Pese a los sucesos de esa noche, aprendí mucho con la mujer del médico. Siempre tranquila, serena, segura y certera. Nos despedimos de ella y yo la abracé, agradecido por su ayuda. Volvimos a casa con el mismo sigilo que antes, pero con menos dolor; Gabriel estaba mucho mejor y yo tenía más ánimo. Solo quería regresar cuanto antes a casa y ver a Helmo y, especialmente, a madre.
Cuando llegamos no la vimos. «Qué extraño». Fui a la habitación a ver a Helmo, pero tampoco estaba. Los busqué en la cocina, en las otras habitaciones y hasta en el baño, pero no los encontré. «¿Dónde demonios se habrán metido?».

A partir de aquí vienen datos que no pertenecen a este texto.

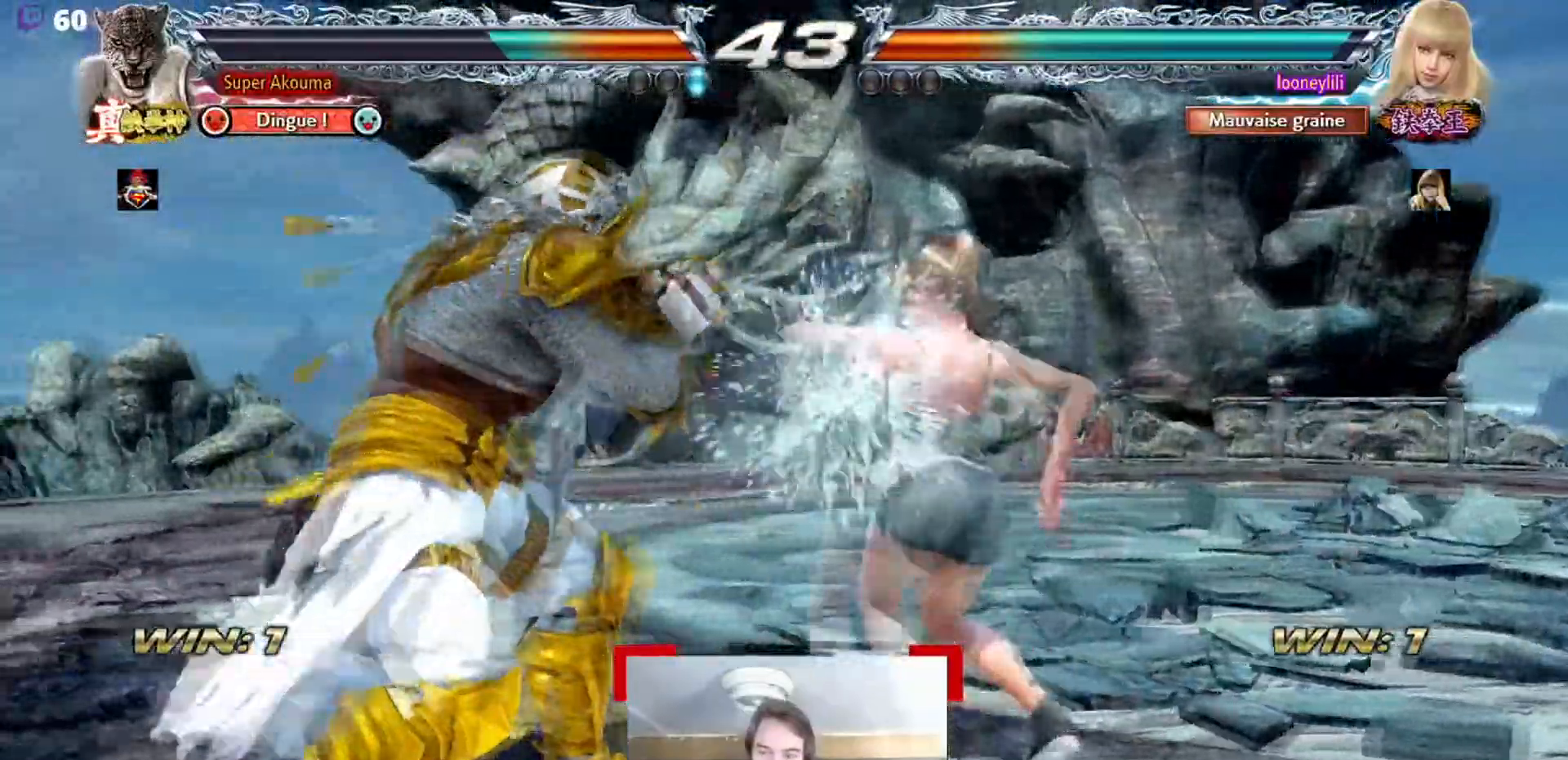
{"buttons": ["CROSS"], "events": [[167, "CROSS", "down"]]}
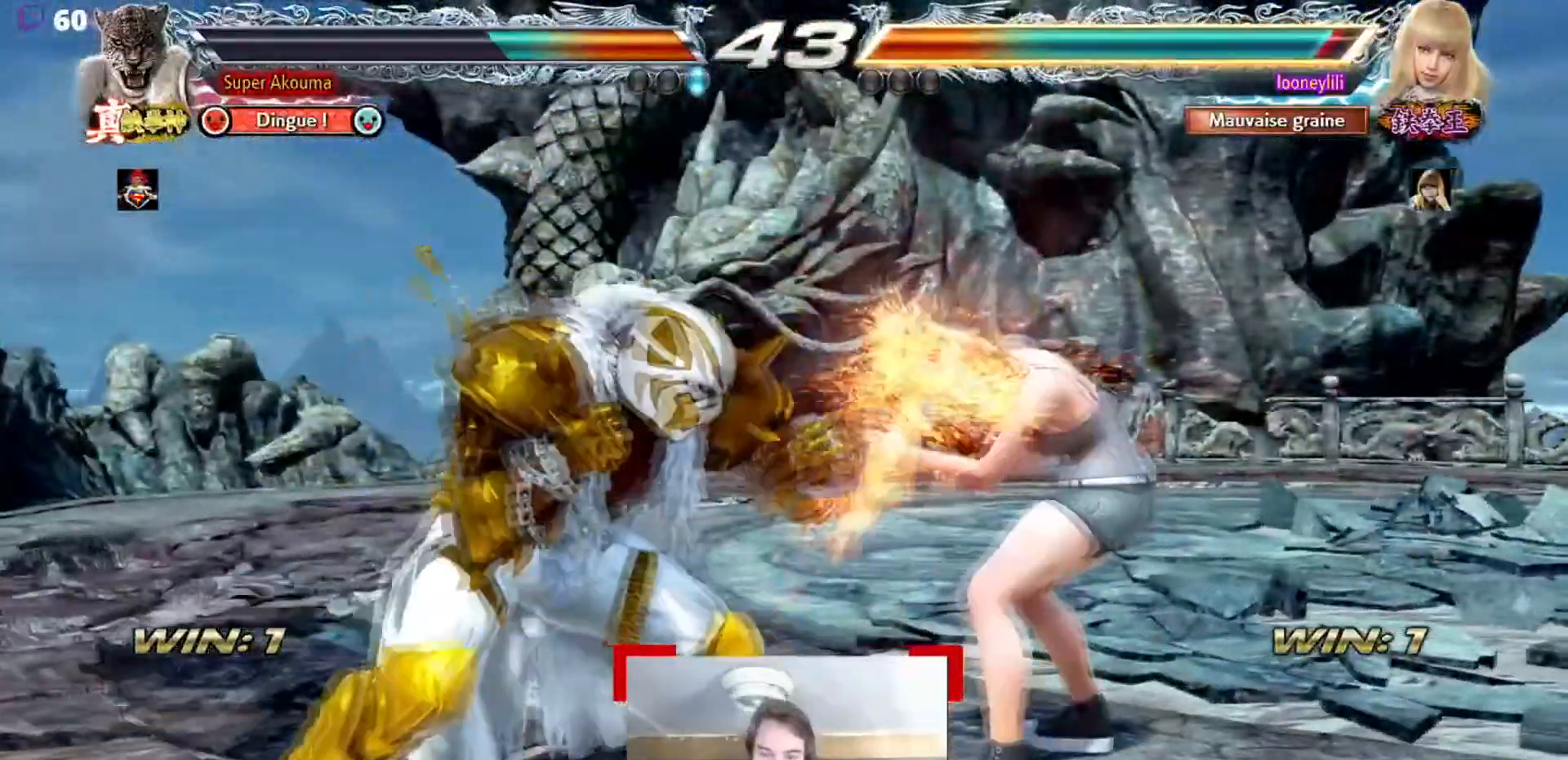
{"buttons": ["CROSS"], "events": [[50, "CROSS", "up"], [267, "CROSS", "down"]]}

—Gabriel, madre y Helmo no están. He mirado en toda la casa y no los encuentro —dije temeroso por si hubieran vuelto durante nuestra ausencia los malditos policías.
—Mmm... No te preocupes, Simon. Seguramente habrán salido a traer más leña. —Mi hermano era muy avispado. Podía ser cierto lo que decía, ya que la chimenea estaba apagada y empezaba a notarse algo de frío en la casa. Quizá tuviera razón... o quizá no.
Así pues, decidimos sentarnos en el comedor a esperarlos. Sin hablar. Habían ocurrido muchos acontecimientos negativos en una misma noche y era difícil digerirlos todos. Sin mi madre, volvió el intenso malestar de estómago. Recordé el consejo de la señora Marie e intenté pensar en otra cosa para evadirme del dolor, las dudas y los malos pensamientos. No pude evitar recordar las tardes que pasé en la carpintería junto a padre y mi hermano. Esas en las que la potente y afinada voz de Gabriel interpretaba increíbles composiciones de Wagner, Strauss o Mozart. Lo inundaba todo con sus notas, era muy emocionante.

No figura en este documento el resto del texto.